Texto proporcionado:
XII. El falso edén del petróleo: ni trabajos ni dinero

Texto: David Soler y Soraya Aybar. Fotografías: Pablo Garrigós

Joseph Yarimba caminaba de vuelta a casa con una azada al hombro por el borde de una pequeña carretera sin asfaltar. El cielo se cubría de negro y le quedaban unos cientos de metros para poder llegar a su casa en Kabaale. Halima Athumani le ofreció llevarle a casa en la furgoneta no sin explicarle que esas tres personas blancas y ella misma querían saber qué opinaba del petróleo del que su pueblo estaba rodeado.

«Escuchamos sobre el petróleo hace ya mucho tiempo, vinieron a tomar medidas y empezamos a ver cosas construyéndose como el aeropuerto, que nos han dicho que estará probablemente acabado para el año que viene. Estamos esperando, pero ya hay carreteras que se están construyendo”, decía con voz tenue.

Yarimba tiene 50 años y cuatro hijos y cultiva maíz en tierras que no son suyas. A veces, dice, consigue trabajo temporal en la construcción. Pero las nuevas carreteras y el aeropuerto que ha traído el dinero del petróleo no le han dado de comer «No es fácil como locales conseguir trabajos. Claro que hay algunos jóvenes que han conseguido alguno, pero no muchos».

Enunciado de la tarea:
Responda brevemente, según el reportaje sobre el petróleo:
1. ¿Qué llevaba Joseph Yarimba al hombro mientras caminaba de vuelta a casa?
2. ¿Qué construcción le dijeron que estará probablemente acabada para el año que viene?
3. ¿Qué cultiva Yarimba?
El listado que aparece a continuación es material independiente del reportaje sobre el petróleo.

(Datos recopilados)
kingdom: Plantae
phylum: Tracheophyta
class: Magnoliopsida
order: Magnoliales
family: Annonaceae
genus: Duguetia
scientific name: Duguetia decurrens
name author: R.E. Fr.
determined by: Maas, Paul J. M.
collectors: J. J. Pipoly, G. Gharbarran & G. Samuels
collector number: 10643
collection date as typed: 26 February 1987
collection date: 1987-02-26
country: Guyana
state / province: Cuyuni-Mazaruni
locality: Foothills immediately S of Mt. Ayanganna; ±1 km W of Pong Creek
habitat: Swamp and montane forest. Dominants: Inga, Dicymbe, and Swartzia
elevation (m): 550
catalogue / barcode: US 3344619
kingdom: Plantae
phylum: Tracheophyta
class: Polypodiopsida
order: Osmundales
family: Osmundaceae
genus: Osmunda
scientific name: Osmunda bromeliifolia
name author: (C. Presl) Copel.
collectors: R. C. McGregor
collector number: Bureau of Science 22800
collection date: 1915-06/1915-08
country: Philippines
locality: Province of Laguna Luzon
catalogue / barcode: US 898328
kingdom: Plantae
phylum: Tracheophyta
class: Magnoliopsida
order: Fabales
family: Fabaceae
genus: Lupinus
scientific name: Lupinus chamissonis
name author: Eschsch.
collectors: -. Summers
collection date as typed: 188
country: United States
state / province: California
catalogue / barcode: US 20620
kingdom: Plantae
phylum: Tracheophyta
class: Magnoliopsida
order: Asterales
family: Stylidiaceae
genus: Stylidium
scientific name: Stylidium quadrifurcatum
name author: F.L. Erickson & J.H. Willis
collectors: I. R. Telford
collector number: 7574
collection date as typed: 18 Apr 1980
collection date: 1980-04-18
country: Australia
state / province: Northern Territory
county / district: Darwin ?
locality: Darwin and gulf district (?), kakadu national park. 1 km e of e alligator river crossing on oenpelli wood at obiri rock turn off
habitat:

Solución:
1. Una azada.
2. El aeropuerto.
3. Maíz.